REQUIREMENT A
Collect every line in the entries below that contains the string "What". Case counts.

(TEXT SHOWN begins)

Talking About… Lenses of Lived Experience

Maggie Knoke
Everyday Disruption
9 min readAug 5, 2020
image via Canva

In this series of conversations, Maggie and Sarita talk about our ongoing journeys shifting from “not racist” to “anti-racist.” This conversation is from early June 2020.

Sarita: Last time we spoke about privilege and the idea of “white fragility.” Today, can you share the confrontation you had when you were canvassing for the recall-petition?

Maggie: Yeah. Oh my goodness, what an experience last week. I am taking signatures for a recall campaign, related to the murder of George Floyd. Political in nature, obviously, and we’re doing it in the lawful way that recall campaigns work, we’re carefully following state law.

For anybody reading this who’s not familiar, recall campaigns require a significant number of signatures from the registered voting public to recall the elected official whom we believe has done serious wrong; this would then trigger a hearing and after that an election to replace somebody new into the role. So I’ve been out taking signatures on the petition. This involves standing near a table on a street corner and holding up the sign and waving at the cars and pedestrians that come by.

Last week a white man, probably older than me (I’m mid-forties) driving a black Lexus pulled by slowly, flipping us off yelling obscenities out of his window at us. He passed us by, but then suddenly escalated: I watched him drive up a block, stop at a red light, pull out of the left turn lane into a U-turn and speed back at something like 50 mph down the block. He slammed on his brakes in front of us and started yelling at us out of the car.

I was taking signatures with another white woman who’s maybe 15 years younger than me. So it’s just the two of us with this white man screaming at us, calling obscenities. Racist overtones and the n-word. At a certain point, he took off his seat belt and opened his door, starting to get out of the car. Which immediately became from our perspective as women, a life-threatening situation. And while I didn’t hear it, he did tell my colleague he wanted to shoot her. I don’t know if he had a gun, but he said the words. I think the color of our skin absolutely protected us.

The other thing that protected us was that there was a donation drop site happening diagonally across the intersection. The men and women staffing it were all watching this man and what he was doing. When they saw him open the car door, they all stepped forward, crossing the street. And they were very clear. Shouting him down. Forcefully shouting, “No, no, no, no, no.”

He eventually then saw them and that scared him off. He got back into his car and drove off. What was very disturbing is about 45 minutes later, as we were packing up for the day, he came back, he sought us out again and drove back, again, with the obscenities, railing and ranting. And he made sure that we knew he lived a block away. We got in my colleague’s car and drove off, and luckily we were unharmed.

Well, before he had come back, I was talking to one of the donation people who had helped protect us; she came over to double-check on us. She was Black — this becomes very relevant in a moment. I had said to her “Yeah, that was weird. It was really scary. Thank you guys for your support. We’re so grateful. That man was really crazy.”

(TEXT SHOWN ends)
(EXTRACTED INFORMATION begins)

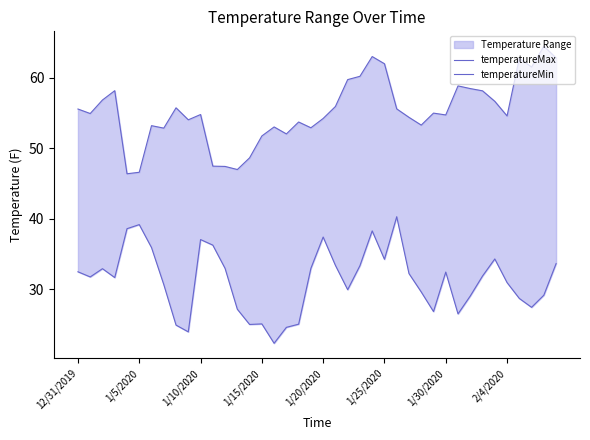

What is the spread (max minus min) of values at 11?

11.2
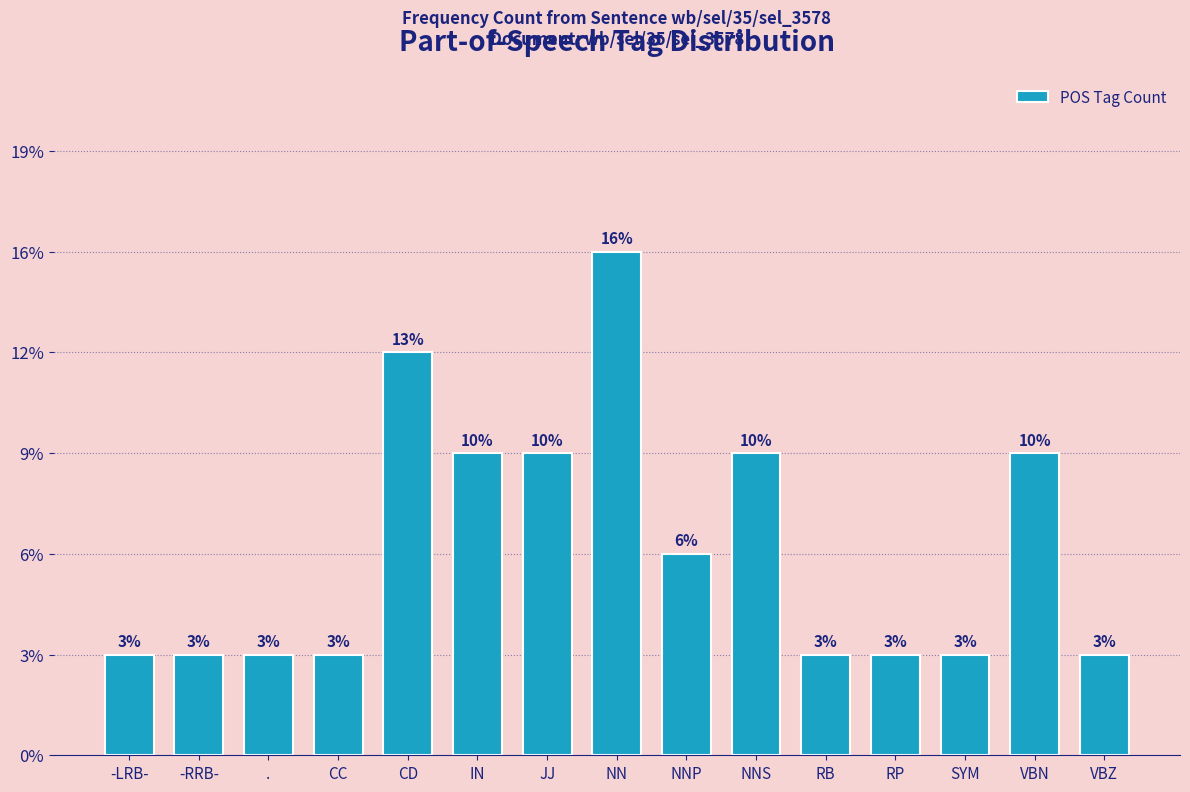

Does the chart contain any negative values?

No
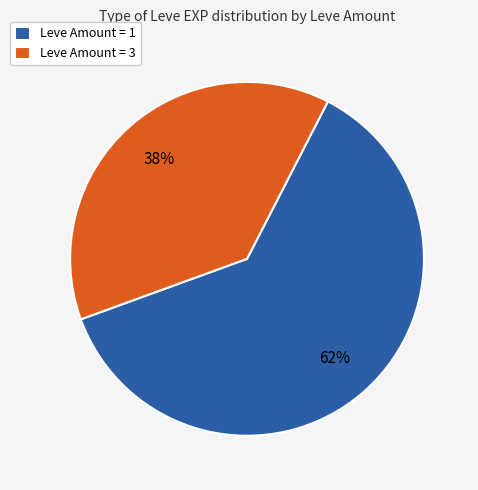

How many slices are in this pie chart?

2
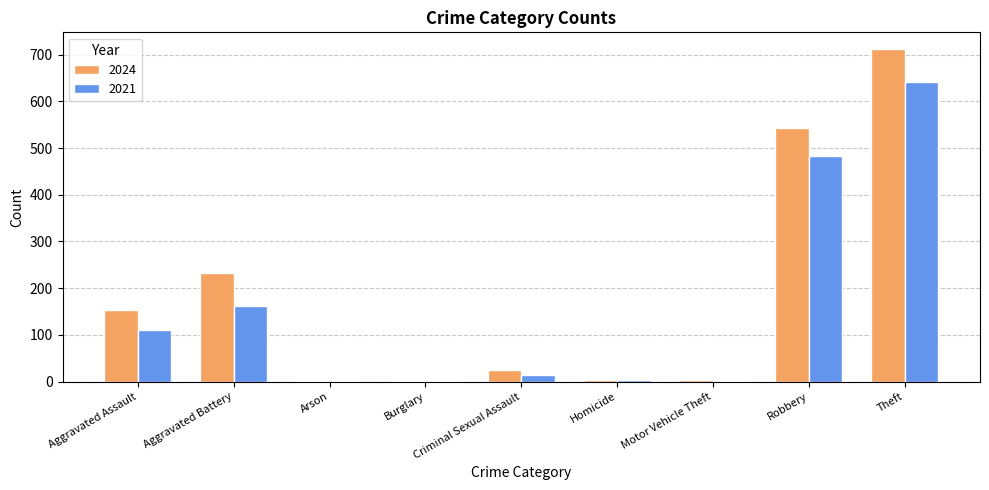

Count the number of data series in this chart.

2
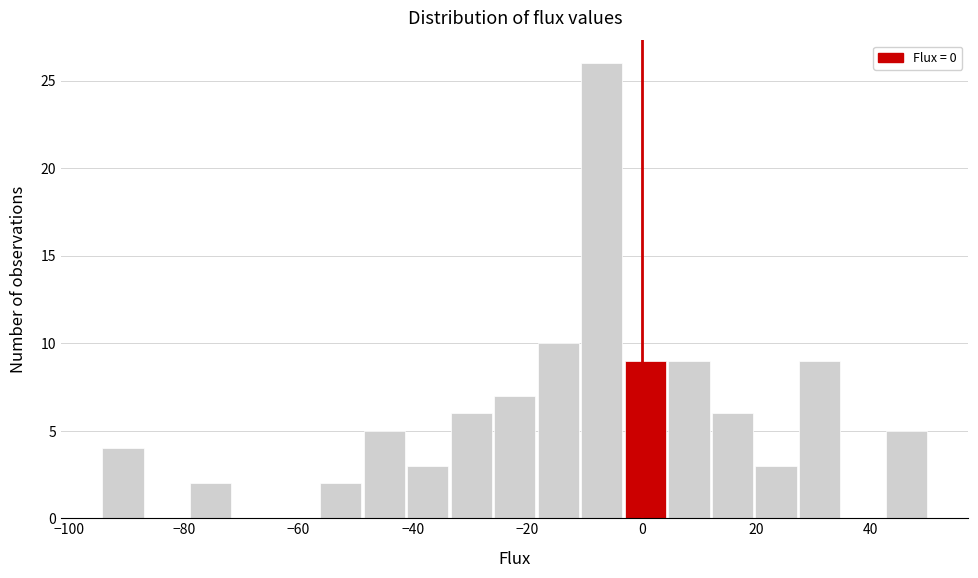

Read against the x-axis, roughly where is the centre of the tallest bar?

-6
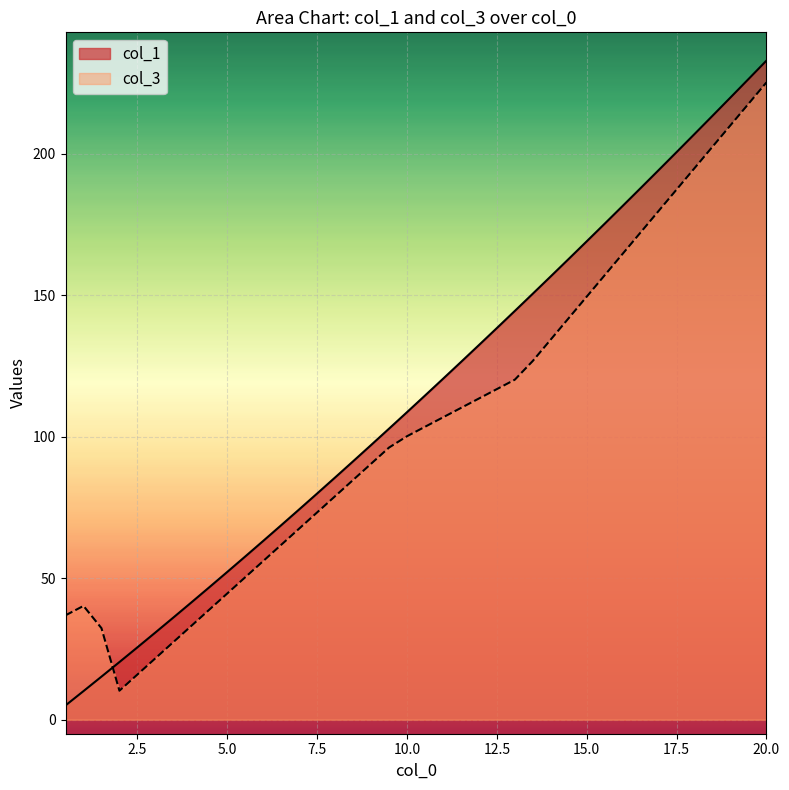

What is the spread (max minus min) of values at 2.5?

9.6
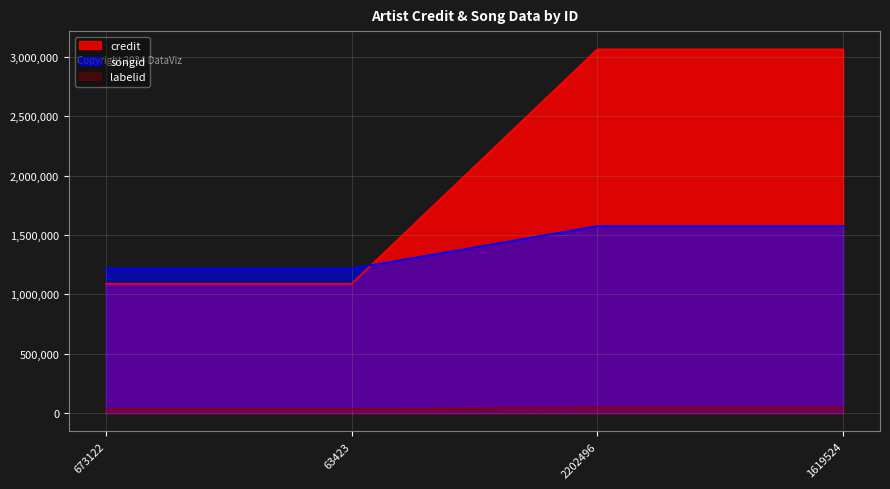

Which series changed the most between 63423 and 1619524?

credit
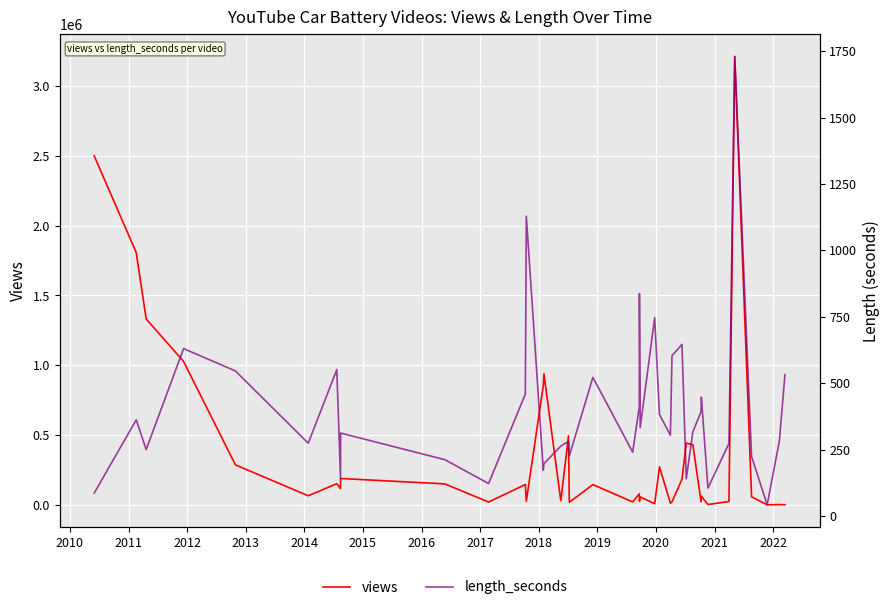

The length_seconds series shows 1778 at 2021. True or false?

False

(EXTRACTED INFORMATION ends)

REQUIREMENT B
Continue the conversation about becoming anti-racist, picking up after its last sentence.

EXERCISE OUTPUT A
What is the spread (max minus min) of values at 11?
What is the spread (max minus min) of values at 2.5?

EXERCISE OUTPUT B
Even as it came out of my mouth, I saw I was looking at it wrong. This was a great example for me of noticing differently, in the moment, which is a practice. I am actively practicing noticing what I do and say as a result of my lived experience and my privilege as a white person. I realized I was framing this man’s behavior through my experiences and my skin color, and that there was another, more relevant, deeper explanation of his behavior.

I said, “Actually, what I just said was wrong. He’s not crazy at all. So easy to write off that behavior. This is a man who’s down in the depths of his racist rage. Just, just purely and specifically racist rage.”

What I realized was: let’s, let’s name this for what it really is.

Let’s not write it off as crazy. Doing that is a way of just perpetuating and almost normalizing this behavior. Oh, that’s just some crazy irate man, a lone-wolf troubled individual. No. This is a man so deep in his racist rage, that he wanted to take physical action to harm two people doing a lawful, constitutional, process-of-government activity. He wanted to frighten us, shut us down, put us in our place and do harm to us in order to stop what we were doing. And what we were doing is directly related to the murder of George Floyd, a racist murder.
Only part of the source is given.